Set down all of the data that follows word for word, without the images.
● ● ● ● ● ● ●
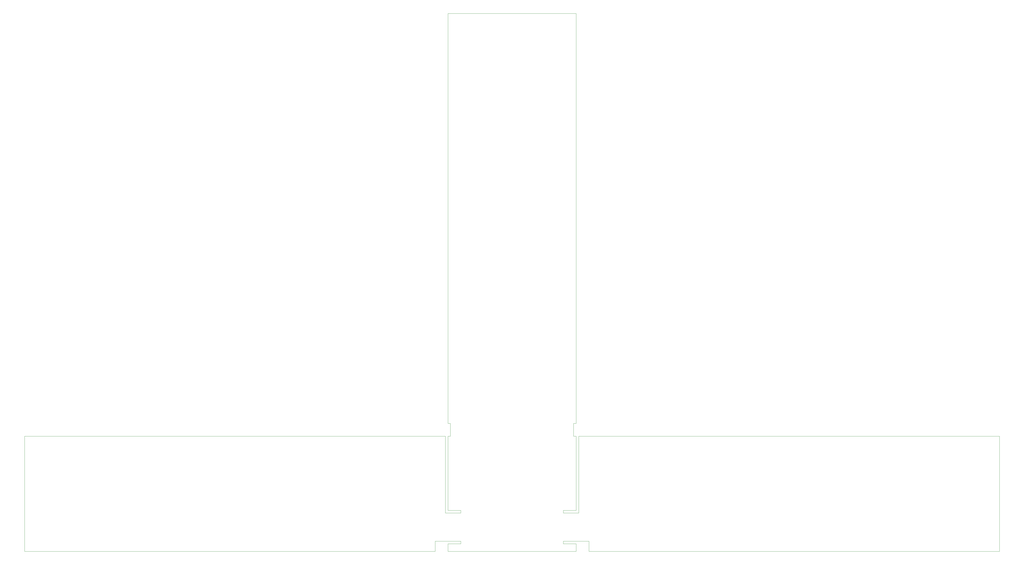
<source format=gbr>
%TF.GenerationSoftware,Altium Limited,Altium Designer,22.5.1 (42)*%
G04 Layer_Color=8388736*
%FSLAX26Y26*%
%MOIN*%
%TF.SameCoordinates,79F18A81-A5BF-4171-AD75-6FA3A7A6B408*%
%TF.FilePolarity,Positive*%
%TF.FileFunction,Other,Board*%
%TF.Part,Single*%
G01*
G75*
%TA.AperFunction,NonConductor*%
%ADD89C,0.003937*%
D89*
X7086614Y3346457D02*
X9055118D01*
X590551Y5118110D02*
X6889764D01*
X590551Y3346457D02*
X6889764Y3346457D01*
X7086614Y3976378D02*
Y5118110D01*
X590551Y3346457D02*
Y5118110D01*
X7086614Y3346457D02*
Y3385827D01*
Y3976378D02*
X7283465D01*
X7086614Y3464567D02*
X7283465D01*
X7086614Y3385827D02*
Y3464567D01*
X7283465Y3937008D02*
Y3976378D01*
Y3464567D02*
Y3503937D01*
X6889764D02*
X7283465D01*
X6889764Y3346457D02*
Y3503937D01*
X7047244Y3937008D02*
Y5118110D01*
X6889764D02*
X7047244D01*
Y3937008D02*
X7283465D01*
X8858268D02*
X9094488D01*
Y5118110D02*
X9251969D01*
X9094488Y3937008D02*
Y5118110D01*
X9251969Y3346457D02*
Y3503937D01*
X8858268D02*
X9251969D01*
X8858268Y3464567D02*
Y3503937D01*
Y3937008D02*
Y3976378D01*
X9055118Y3385827D02*
Y3464567D01*
X8858268D02*
X9055118D01*
X8858268Y3976378D02*
X9055118D01*
Y3346457D02*
Y3385827D01*
X15551181Y3346457D02*
Y5118110D01*
X9055118Y3976378D02*
Y5118110D01*
X9251969Y3346457D02*
X15551181Y3346457D01*
X9251969Y5118110D02*
X15551181D01*
X7086614Y5314961D02*
X7125984D01*
X7086614D02*
Y11614173D01*
X9055118D01*
Y5314961D02*
Y11614173D01*
X9015748Y5314961D02*
X9055118D01*
X9015748Y5118110D02*
X9055118D01*
X7086614D02*
X7125984D01*
X9015748D02*
Y5314961D01*
X7125984Y5118110D02*
Y5314961D01*
X7086614Y3346457D02*
X9055118D01*
%TF.MD5,fdbcc9b3fd8fe93ebbb4a4f91813a116*%
M02*

</source>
● ● ● ● ● ● ●
Written answer:
<source format=gbr>
%TF.GenerationSoftware,Altium Limited,Altium Designer,22.5.1 (42)*%
G04 Layer_Color=8388736*
%FSLAX26Y26*%
%MOIN*%
%TF.SameCoordinates,79F18A81-A5BF-4171-AD75-6FA3A7A6B408*%
%TF.FilePolarity,Positive*%
%TF.FileFunction,Other,Board*%
%TF.Part,Single*%
G01*
G75*
%TA.AperFunction,NonConductor*%
%ADD89C,0.003937*%
D89*
X7086614Y3346457D02*
X9055118D01*
X590551Y5118110D02*
X6889764D01*
X590551Y3346457D02*
X6889764Y3346457D01*
X7086614Y3976378D02*
Y5118110D01*
X590551Y3346457D02*
Y5118110D01*
X7086614Y3346457D02*
Y3385827D01*
Y3976378D02*
X7283465D01*
X7086614Y3464567D02*
X7283465D01*
X7086614Y3385827D02*
Y3464567D01*
X7283465Y3937008D02*
Y3976378D01*
Y3464567D02*
Y3503937D01*
X6889764D02*
X7283465D01*
X6889764Y3346457D02*
Y3503937D01*
X7047244Y3937008D02*
Y5118110D01*
X6889764D02*
X7047244D01*
Y3937008D02*
X7283465D01*
X8858268D02*
X9094488D01*
Y5118110D02*
X9251969D01*
X9094488Y3937008D02*
Y5118110D01*
X9251969Y3346457D02*
Y3503937D01*
X8858268D02*
X9251969D01*
X8858268Y3464567D02*
Y3503937D01*
Y3937008D02*
Y3976378D01*
X9055118Y3385827D02*
Y3464567D01*
X8858268D02*
X9055118D01*
X8858268Y3976378D02*
X9055118D01*
Y3346457D02*
Y3385827D01*
X15551181Y3346457D02*
Y5118110D01*
X9055118Y3976378D02*
Y5118110D01*
X9251969Y3346457D02*
X15551181Y3346457D01*
X9251969Y5118110D02*
X15551181D01*
X7086614Y5314961D02*
X7125984D01*
X7086614D02*
Y11614173D01*
X9055118D01*
Y5314961D02*
Y11614173D01*
X9015748Y5314961D02*
X9055118D01*
X9015748Y5118110D02*
X9055118D01*
X7086614D02*
X7125984D01*
X9015748D02*
Y5314961D01*
X7125984Y5118110D02*
Y5314961D01*
X7086614Y3346457D02*
X9055118D01*
%TF.MD5,fdbcc9b3fd8fe93ebbb4a4f91813a116*%
M02*

</source>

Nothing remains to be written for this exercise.